What this study adds

  • Immunoglobulin concentrations are altered by exercise induced muscle damage

  • The results indicate additional functions of immunoglobulin isotypes and subclasses other than their involvement in the defence against pathogens, including the mediation of inflammatory responses, the prevention of autoimmune responses, and the clearance of autoantigens, such as damaged muscle fragments or sarcoplasmic components

The increase in IgG4 during the initial 12 hours after both runs, together with the suppression of IgE during the first 12 hours and from 24 to 144 hours, after run 2, suggests that a “modified” TH2 response may occur in response to exercise induced damage. This would reflect a protective response to exercise induced tissue damage resulting in the downregulation of an IgE mediated acute inflammatory response. In addition, as IgE forms part of the acute phase response to tissue damage,26 the reduction in IgE after run 2 may reflect a reduced level of exercise induced tissue damage in response to this second bout. The reduced creatine kinase activity after run 2 indicates that there was reduced tissue damage. Immunoglobulin isotype switching to IgG4 and not IgG1 or IgG2 may also explain the decreased concentrations of IgG1 and IgG2. IgG4 does not activate complement or inflammatory responses, but rather induces immune tolerance to antigens.27

The IgG4 and IgE results may have significant implications for the use of exercise training for the treatment of atopic disease. The result suggests that eccentrically biased exercise may induce a “modified” TH2 response, reducing systemic IgE concentrations. Recently, exercise has been shown to reduce allergen specific IgE concentrations and airway inflammatory responses in a mouse model of atopic asthma.28 Therefore the use of eccentrically biased exercise in the treatment of atopic patients requires further research.

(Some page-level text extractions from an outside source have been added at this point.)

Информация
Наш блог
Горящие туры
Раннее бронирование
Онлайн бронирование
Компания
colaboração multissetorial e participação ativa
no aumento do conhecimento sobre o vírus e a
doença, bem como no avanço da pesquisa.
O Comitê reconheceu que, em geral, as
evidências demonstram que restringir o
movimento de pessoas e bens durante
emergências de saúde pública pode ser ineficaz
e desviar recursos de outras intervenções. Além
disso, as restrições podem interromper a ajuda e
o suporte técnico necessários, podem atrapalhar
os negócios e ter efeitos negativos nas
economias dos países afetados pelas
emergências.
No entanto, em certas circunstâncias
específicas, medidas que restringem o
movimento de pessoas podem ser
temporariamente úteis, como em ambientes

In addition, this “modified” TH2 response may also provide an explanation for why certain people do not show an increase in systemic IgE, despite an increase in the synthesis of TH2 cytokines during exercise.29 A “modified” TH2 response with an increase in IgG4 may occur in most people, whereas an inappropriate TH2 response, with an increase in systemic IgE and atopic related symptoms, only occurs in those who are genetically predisposed to switching to IgE and developing atopic disease. Further research is required to examine this possibility.

Conclusions

In summary, two bouts of downhill running induced alterations in immunoglobulin concentrations that suggested additional functions for immunoglobulins, separate from their role in pathogen defence. The alterations in IgD and IgM indicate involvement in the clearance of autoantigens as well as prevention of the development of highly specific autoantibodies. This response may prevent the development of pathological inflammatory/autoimmune responses to exercise induced tissue damage. The increase in IgG4 and suppression of IgE may represent a “modified” TH2 response to tissue damage that prevents the development of an IgE mediated, acute inflammatory response, while enhancing immune tolerance to autoantigens.